Er bestaan zelfs nog verhalen over Leiden uit de vijfde eeuw: Van der Vlist75 noemt een anonieme bron uit 1440, die beschrijft dat Friezen en reuzinnen (een tolplaats in het riet?) in de vijfde eeuw een burcht hebben gebouwd in een ‘Woud zonder Genade’. En in een boek van Jan Jansz Orler uit 1614 wordt vermeld dat de burcht van Leiden zou zijn gesticht in 449 door Hengest. Dit was dan Hengist, een hertog van de Angelen en Saksen die samen met zijn broer Horsa streed in Engeland tegen Vortigern. Horsa sneuvelde, maar Hengist keerde naar de streek van Leiden terug om er een burcht te bouwen. Historici hechten tot nu toe maar weinig waarde aan dit verhaal, maar dat kan met mijn boek76 veranderen. Op die manier zou er dus al in de vijfde eeuw een 'ringwalburcht' zijn geweest te Leiden!

 

-Grebbeberg bij Rhenen (Utrecht)

Op de Grebbeberg aan de Rijn kan een ringwalburg hebben gestaan. Waarschijnlijk werd hij nu en dan verbouwd, want er zijn daar al versterkingsresten gevonden van rond -2000. De ringwal – vermoedelijk met een droge gracht, een tweede wal met gracht en een buitenste wal – dateert misschien al uit de zevende eeuw, en diende als verdediging van de daar wonende mensen tegen de Franken. (Conventioneel zijn er geleerden die het ook andersom willen zien.) Het was geen volledige ring, want één kant was een helling van de 50 meter hoge Grebbeberg. De plaats noemde men soms ook Heimenberg of Tafelberg.

 

Andere mottes:

-Galooie-Mote te Loker (West-Vlaanderen)

De familie van Béthune werd rond 1200 eigenaar van Loker. De heren van Loker bouwden op hun heerlijkheid vermoedelijk in de 13de eeuw een houten toren op een motte. Kort daarna werd die al vervangen door een toren in gele baksteen.77

 

Ronde burchten en kastelen

 

In Duitsland spreekt men soms over 'Turmburg'. In de Nederlanden eerder over zaaltorenburchten en ronde kastelen. Dergelijke ronde bouwwerken zijn vooral in Noord-Nederland teruggevonden. Het waren woonplaatsen van de (hoge) adel en dienden als status- en machtssymbool. Een paar voorbeelden in Nederland zijn de Swormertoren van Geysteren en Ter Leede bij Leerdam. Andere plaatsen met ronde woontorens: Didam, Huissen, Bergh en Stein. In de oudste torens woonde de hoge adel, later werden ook torens gebouwd door de lagere adel. De eerste op zichzelf staande woontoren in Nederland was het Gravensteen te Leiden, dat rond 1200 werd gebouwd.
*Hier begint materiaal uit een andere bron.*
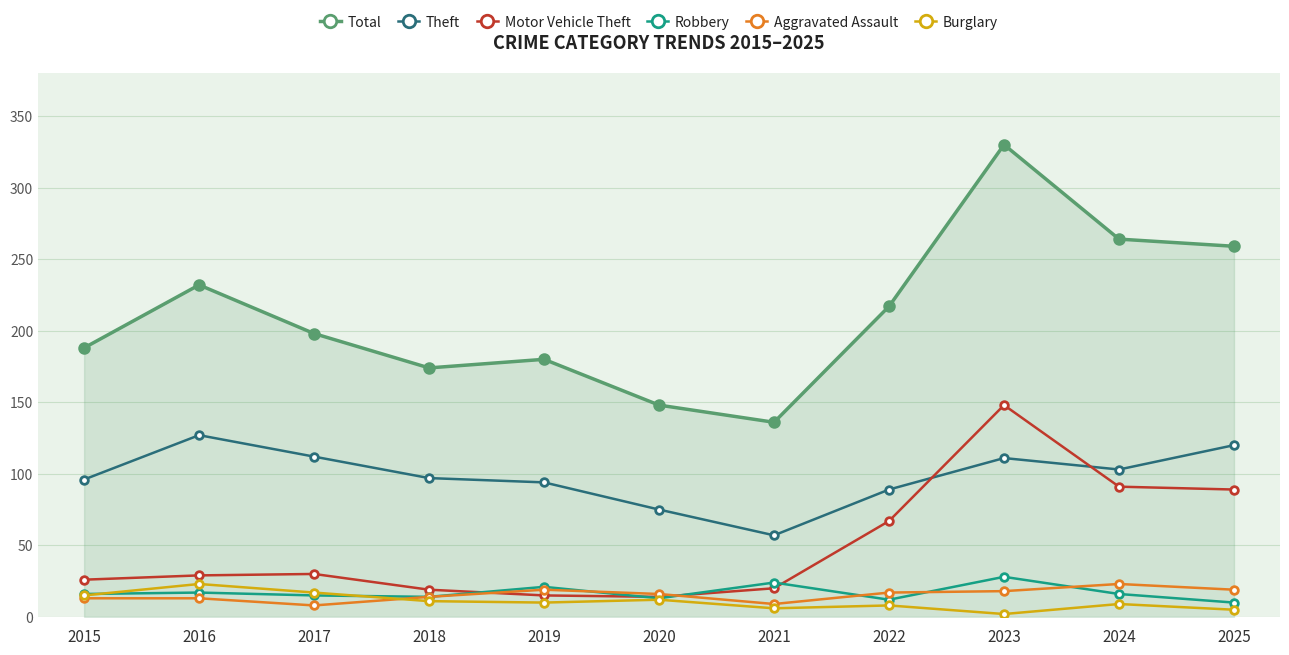

What is the value of the Total point at the 6th from the left?

148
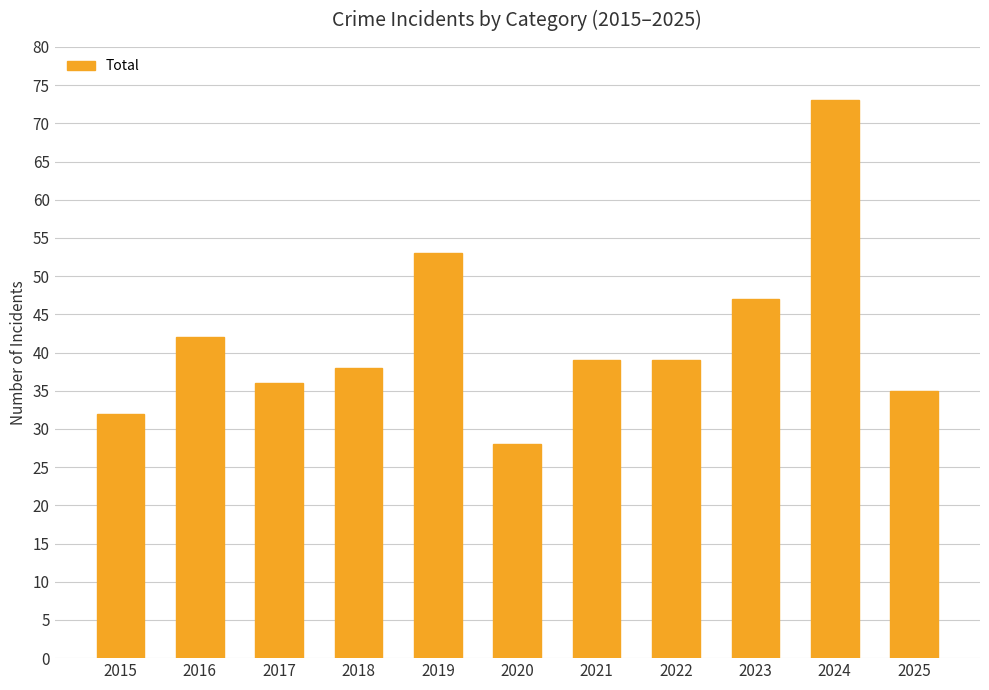

Is it true that the value at 2025 is 15?

False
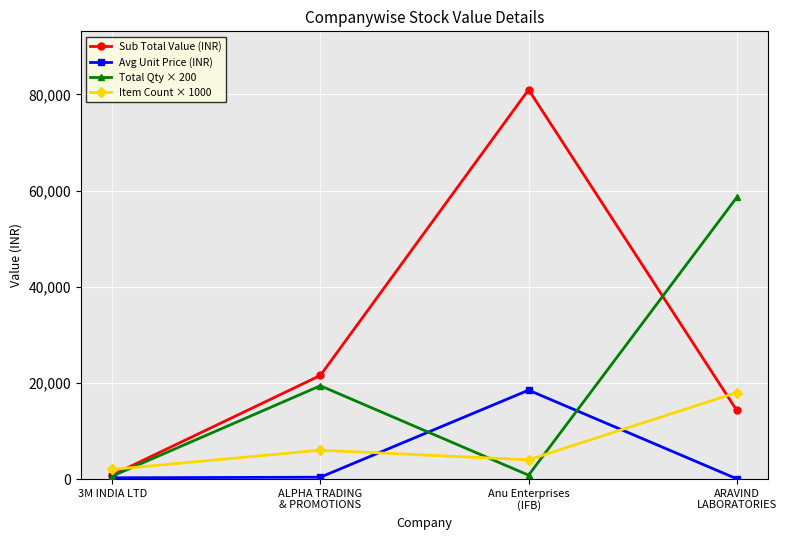

How many lines are shown in the chart?

4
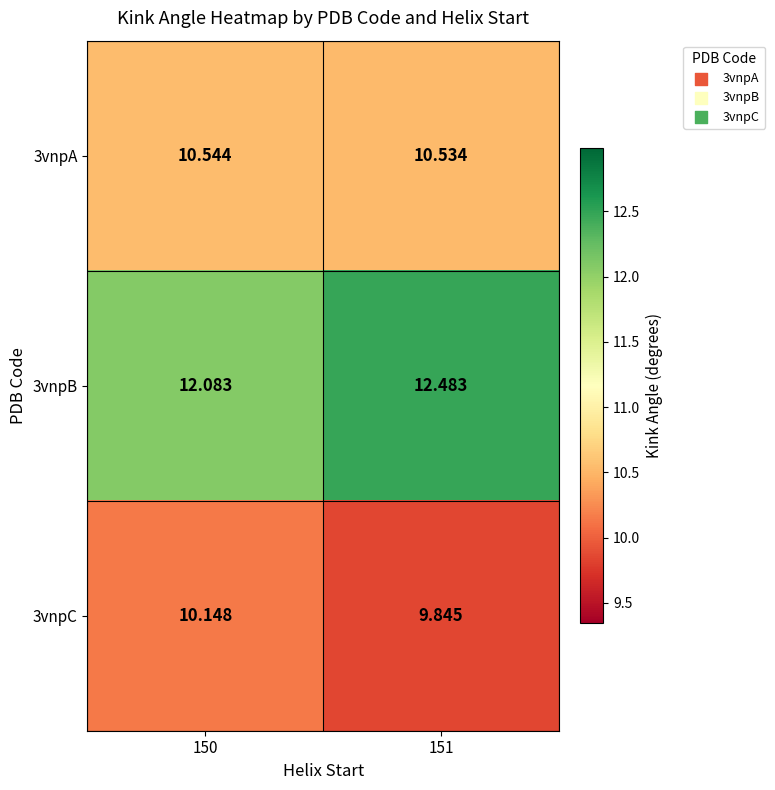

Between 150 and 151, which series saw the biggest shift?

3vnpB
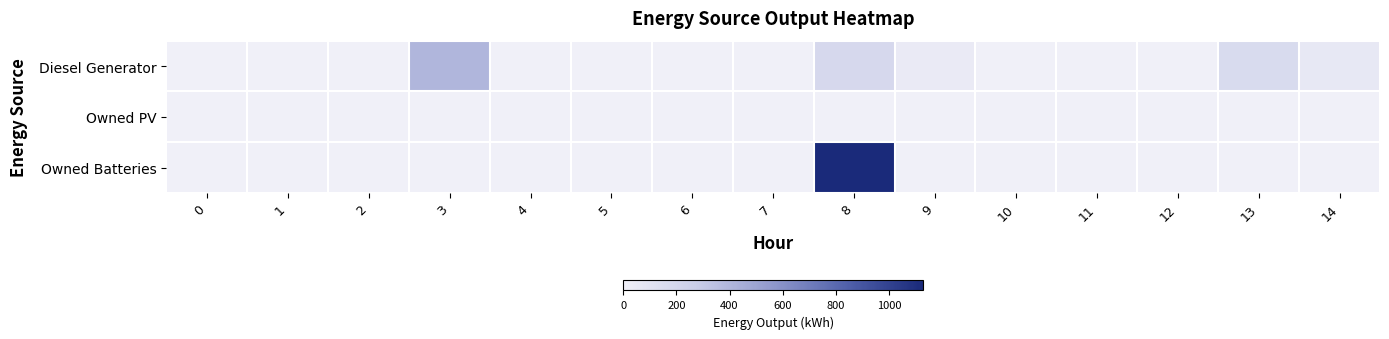

What is the greatest value displayed?

1129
In 1901 beschreef Berden78 de woontoren als een donjon-type, afkomstig van de Noormannen dat volgens hem in Nederland na 1200 niet meer werd toegepast. Hij omschreef het type als 'een groote woontoren, omringd door een verdedigbare omsluiting'.

 

In Vlaanderen stond een woontoren te Assebroek (Brugge). Het betreft een ring die zich bevindt in de Assebroekse Meersen. De wallen werden met zand op het veen aangelegd. Onderaan de zandophoging werd daarbij ook moeraskalk gebruikt. In de binnenste ring en op de eerste wal lagen bouwresten van baksteen- en kalkmortel. De eerste walgracht was 40 m breed, de tweede 20 m. De breedte van de eerste wal ligt tussen 25 en 35 m. De eerste walgracht kan al dateren van 1175. Het gevonden aardewerk doet vermoeden dat de burg uit de 13de eeuw stamt. De oudste vermelding van de Heren van Assebroek – eigenaars van deze site – gaat terug tot de 12de eeuw. Het 'leenhof' dat waarschijnlijk bij het neerhof hoorde, wordt voor het eerst vermeld in 1201. De plaats moet in de 15de eeuw zijn verlaten.79 We hebben hier niet te maken met een ringwalburg uit de wikingentijd maar met een 'rond kasteel'. Anderzijds kunnen we stellen dat de ringwalburgen misschien nog zo tot de cultuur van de voorouders behoorde, dat het kopiëren en 'moderniseren' van een ringwalburg als statussymbool niet helemaal uit te sluiten is.

 

Besluit

Alle ringwalburgen en mottes opsommen en bespreken is een levenswerk. Vandaar dat hierboven maar enkele interessante voorbeelden zijn aangehaald. Een grondige studie zal de verschillende burgen met hun verschillende functies uit elkaar dienen te halen om te scheiden en te onderscheiden. Het onderwerp moet zeker kunnen rekenen op een grote belangstelling voor ieder die is geïnteresseerd in de West-Europese geschiedenis van het eerste millennium.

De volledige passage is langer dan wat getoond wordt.